---------- 掲載された行 ----------

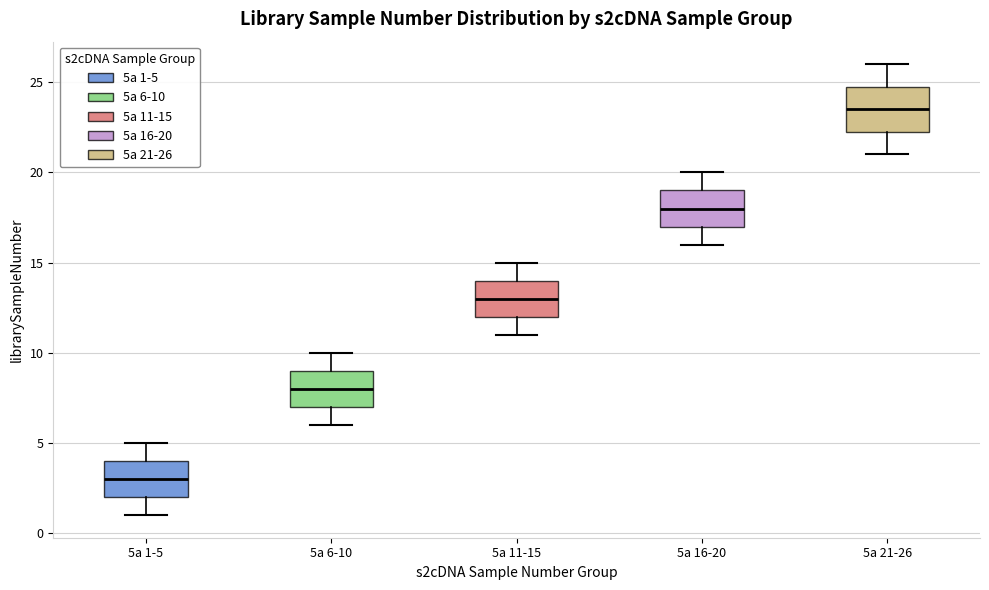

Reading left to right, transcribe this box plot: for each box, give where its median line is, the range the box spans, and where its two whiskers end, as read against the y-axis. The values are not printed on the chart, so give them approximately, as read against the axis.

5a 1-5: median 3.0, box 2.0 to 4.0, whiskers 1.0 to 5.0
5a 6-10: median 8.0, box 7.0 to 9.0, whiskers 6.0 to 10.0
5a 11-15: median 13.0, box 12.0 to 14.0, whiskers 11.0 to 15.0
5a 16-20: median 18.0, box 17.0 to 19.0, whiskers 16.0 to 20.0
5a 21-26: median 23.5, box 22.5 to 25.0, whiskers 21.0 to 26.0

----------

課題の指示: 上記のすべての行を、「番号」と「内容」の二列から成るMarkdownの表の形で示してください。空行は除き、画像は解答に含めないでください。

解答例:
| 番号 | 内容 |
|---|---|
| 1 | Reading left to right, transcribe this box plot: for each box, give where its median line is, the range the box spans, and where its two whiskers end, as read against the y-axis. The values are not printed on the chart, so give them approximately, as read against the axis. |
| 2 | 5a 1-5: median 3.0, box 2.0 to 4.0, whiskers 1.0 to 5.0 |
| 3 | 5a 6-10: median 8.0, box 7.0 to 9.0, whiskers 6.0 to 10.0 |
| 4 | 5a 11-15: median 13.0, box 12.0 to 14.0, whiskers 11.0 to 15.0 |
| 5 | 5a 16-20: median 18.0, box 17.0 to 19.0, whiskers 16.0 to 20.0 |
| 6 | 5a 21-26: median 23.5, box 22.5 to 25.0, whiskers 21.0 to 26.0 |